[Problem to work on] With both ends included, repeat exactly the lines of the entries below from the one containing "table_cell [152, 360, 198, 462]" down to the one containing "table_header [150, 1405, 273, 1477]", and no others.

[Available records]

══════

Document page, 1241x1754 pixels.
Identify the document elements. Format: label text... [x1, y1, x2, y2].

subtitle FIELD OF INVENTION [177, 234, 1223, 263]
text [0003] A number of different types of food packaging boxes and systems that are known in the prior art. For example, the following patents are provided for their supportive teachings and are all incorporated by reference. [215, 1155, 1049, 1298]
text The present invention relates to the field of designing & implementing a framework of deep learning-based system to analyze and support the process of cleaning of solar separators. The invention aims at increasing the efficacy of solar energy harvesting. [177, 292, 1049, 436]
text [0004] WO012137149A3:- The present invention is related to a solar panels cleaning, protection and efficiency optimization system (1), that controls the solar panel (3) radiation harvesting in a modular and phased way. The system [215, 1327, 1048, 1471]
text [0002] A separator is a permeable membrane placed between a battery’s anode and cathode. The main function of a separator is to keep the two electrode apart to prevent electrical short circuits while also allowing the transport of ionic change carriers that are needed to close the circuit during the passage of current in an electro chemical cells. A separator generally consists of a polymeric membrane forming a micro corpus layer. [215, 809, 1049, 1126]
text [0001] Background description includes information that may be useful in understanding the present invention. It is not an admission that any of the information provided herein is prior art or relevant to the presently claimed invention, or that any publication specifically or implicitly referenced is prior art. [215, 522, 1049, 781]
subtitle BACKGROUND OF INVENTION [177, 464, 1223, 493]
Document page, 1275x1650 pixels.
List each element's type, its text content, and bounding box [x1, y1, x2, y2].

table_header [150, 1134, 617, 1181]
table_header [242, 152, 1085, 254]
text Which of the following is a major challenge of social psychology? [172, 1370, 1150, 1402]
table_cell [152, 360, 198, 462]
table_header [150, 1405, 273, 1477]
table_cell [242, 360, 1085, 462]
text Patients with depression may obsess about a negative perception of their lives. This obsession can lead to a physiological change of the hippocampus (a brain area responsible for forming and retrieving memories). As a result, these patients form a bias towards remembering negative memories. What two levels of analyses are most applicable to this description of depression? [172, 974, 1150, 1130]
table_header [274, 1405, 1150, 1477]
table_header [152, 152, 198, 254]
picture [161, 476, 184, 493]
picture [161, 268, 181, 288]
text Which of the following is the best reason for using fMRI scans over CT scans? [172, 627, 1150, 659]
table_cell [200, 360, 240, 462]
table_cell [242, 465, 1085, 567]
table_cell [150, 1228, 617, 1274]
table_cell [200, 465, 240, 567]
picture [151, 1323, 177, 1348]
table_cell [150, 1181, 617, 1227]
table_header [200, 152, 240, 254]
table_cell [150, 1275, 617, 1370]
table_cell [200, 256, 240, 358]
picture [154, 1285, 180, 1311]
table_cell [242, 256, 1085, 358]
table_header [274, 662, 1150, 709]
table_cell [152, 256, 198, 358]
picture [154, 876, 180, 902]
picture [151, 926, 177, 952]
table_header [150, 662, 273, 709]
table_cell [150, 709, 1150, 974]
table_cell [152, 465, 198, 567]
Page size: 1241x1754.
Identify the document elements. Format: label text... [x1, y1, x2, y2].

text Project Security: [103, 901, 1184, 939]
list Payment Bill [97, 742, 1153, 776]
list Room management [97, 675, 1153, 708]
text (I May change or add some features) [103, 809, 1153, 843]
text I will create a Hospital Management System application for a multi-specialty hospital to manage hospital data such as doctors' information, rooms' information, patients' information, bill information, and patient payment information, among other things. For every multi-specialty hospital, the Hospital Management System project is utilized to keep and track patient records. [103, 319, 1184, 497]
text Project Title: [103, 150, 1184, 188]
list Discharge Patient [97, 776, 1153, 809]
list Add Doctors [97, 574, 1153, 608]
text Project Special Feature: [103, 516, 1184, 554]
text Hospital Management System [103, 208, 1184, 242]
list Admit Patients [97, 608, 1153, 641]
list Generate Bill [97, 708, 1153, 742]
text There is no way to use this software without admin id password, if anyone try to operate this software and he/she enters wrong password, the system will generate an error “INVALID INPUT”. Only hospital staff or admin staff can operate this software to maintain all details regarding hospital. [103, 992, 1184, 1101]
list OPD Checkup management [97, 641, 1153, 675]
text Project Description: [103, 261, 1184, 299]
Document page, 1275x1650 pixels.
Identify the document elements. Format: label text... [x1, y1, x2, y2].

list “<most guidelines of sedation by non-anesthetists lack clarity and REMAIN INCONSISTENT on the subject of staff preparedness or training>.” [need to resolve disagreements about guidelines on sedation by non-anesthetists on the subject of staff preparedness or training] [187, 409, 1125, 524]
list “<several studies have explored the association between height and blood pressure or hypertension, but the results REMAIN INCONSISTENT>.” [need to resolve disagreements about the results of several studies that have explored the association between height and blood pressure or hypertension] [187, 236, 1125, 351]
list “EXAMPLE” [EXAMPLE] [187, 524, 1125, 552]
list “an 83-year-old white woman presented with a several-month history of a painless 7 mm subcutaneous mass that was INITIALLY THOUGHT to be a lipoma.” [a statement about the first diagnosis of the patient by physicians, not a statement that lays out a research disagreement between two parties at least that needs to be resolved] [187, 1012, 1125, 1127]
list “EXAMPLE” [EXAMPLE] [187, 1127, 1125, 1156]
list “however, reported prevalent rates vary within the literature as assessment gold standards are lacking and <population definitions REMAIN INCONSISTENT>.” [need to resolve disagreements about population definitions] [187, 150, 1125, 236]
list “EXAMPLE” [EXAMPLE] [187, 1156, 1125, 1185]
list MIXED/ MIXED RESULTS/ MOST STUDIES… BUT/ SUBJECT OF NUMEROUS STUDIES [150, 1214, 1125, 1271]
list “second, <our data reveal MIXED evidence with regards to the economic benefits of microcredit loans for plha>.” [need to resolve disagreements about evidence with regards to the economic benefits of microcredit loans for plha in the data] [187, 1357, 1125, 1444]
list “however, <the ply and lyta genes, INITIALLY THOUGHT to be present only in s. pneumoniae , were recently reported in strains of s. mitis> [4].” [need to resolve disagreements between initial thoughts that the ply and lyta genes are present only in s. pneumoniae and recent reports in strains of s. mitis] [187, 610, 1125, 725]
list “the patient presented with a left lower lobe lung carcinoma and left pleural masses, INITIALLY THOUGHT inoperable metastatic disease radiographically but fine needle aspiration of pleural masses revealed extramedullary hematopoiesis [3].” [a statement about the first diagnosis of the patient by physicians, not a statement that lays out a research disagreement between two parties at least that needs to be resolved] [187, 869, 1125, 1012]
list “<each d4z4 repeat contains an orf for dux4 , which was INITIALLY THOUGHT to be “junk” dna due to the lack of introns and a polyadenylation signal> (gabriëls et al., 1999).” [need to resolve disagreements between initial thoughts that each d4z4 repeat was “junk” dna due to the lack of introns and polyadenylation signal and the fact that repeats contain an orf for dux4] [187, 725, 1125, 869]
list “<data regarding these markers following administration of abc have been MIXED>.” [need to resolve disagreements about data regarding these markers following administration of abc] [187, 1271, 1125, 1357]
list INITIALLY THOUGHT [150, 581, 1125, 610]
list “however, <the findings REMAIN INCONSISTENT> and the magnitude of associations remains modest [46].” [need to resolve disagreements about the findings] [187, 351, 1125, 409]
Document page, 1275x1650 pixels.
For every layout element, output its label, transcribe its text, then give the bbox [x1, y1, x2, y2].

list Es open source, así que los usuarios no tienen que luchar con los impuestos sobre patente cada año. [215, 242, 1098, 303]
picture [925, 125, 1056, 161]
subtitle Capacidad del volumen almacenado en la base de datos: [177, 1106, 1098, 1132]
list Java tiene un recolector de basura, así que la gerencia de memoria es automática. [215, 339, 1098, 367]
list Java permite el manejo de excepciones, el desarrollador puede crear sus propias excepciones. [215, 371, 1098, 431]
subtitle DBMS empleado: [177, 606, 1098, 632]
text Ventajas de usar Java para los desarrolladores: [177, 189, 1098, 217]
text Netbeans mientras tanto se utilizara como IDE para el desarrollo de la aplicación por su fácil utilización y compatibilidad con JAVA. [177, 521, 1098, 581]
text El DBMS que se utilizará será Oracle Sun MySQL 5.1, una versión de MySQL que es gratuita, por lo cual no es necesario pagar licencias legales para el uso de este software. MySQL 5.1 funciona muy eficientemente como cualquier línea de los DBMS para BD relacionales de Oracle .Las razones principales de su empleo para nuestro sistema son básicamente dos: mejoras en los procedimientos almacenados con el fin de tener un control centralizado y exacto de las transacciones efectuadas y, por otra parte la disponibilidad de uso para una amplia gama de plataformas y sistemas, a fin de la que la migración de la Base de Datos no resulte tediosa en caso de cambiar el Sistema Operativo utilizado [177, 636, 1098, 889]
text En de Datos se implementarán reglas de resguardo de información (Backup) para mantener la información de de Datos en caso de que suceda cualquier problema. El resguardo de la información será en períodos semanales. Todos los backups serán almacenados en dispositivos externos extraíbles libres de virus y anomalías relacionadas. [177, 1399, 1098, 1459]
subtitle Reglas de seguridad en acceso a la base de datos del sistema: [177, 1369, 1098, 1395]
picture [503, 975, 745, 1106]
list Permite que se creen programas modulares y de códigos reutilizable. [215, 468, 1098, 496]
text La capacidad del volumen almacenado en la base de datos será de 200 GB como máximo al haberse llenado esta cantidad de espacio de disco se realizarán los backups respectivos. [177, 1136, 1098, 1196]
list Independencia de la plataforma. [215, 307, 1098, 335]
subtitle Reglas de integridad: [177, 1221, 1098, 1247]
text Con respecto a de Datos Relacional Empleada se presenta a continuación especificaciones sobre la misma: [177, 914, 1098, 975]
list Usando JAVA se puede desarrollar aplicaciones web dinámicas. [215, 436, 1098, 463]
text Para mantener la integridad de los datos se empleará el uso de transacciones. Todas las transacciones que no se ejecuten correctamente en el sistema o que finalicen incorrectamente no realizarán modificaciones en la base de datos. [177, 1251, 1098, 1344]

══════

[Answer for the task]
table_cell [152, 360, 198, 462]
table_header [150, 1405, 273, 1477]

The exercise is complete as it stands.